### What the task asks
Within the entries below, count the lines that hold the string "kettle" and give only that number.

(Beginning of The input)

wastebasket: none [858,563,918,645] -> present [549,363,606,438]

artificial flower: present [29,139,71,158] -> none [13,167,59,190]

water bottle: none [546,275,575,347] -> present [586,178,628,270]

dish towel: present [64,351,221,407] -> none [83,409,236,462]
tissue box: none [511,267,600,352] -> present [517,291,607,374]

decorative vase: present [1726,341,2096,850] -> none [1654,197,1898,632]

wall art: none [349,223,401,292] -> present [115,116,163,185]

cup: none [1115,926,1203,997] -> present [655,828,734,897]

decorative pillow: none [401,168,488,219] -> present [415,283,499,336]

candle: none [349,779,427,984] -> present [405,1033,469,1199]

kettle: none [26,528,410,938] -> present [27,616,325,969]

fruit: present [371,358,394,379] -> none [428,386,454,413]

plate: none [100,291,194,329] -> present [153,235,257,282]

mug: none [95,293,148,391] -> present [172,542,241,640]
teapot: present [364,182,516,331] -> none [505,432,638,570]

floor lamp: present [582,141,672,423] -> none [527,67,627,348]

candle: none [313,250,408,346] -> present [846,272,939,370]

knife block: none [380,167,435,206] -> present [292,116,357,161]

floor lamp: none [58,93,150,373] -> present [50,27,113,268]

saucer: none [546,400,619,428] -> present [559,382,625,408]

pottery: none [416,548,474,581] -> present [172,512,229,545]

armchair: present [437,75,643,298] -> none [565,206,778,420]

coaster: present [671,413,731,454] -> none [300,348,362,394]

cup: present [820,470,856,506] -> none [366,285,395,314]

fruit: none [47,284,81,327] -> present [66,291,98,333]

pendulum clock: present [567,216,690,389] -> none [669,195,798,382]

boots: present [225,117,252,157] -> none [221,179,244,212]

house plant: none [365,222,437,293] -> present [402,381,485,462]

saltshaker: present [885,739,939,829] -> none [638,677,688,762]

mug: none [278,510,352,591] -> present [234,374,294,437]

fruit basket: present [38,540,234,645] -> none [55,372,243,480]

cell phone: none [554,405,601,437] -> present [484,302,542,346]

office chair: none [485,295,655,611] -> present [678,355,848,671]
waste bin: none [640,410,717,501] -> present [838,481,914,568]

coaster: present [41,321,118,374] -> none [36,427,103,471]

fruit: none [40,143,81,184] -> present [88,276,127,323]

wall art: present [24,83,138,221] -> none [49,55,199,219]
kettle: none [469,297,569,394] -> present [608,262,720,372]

(End of The input)

### Written response
2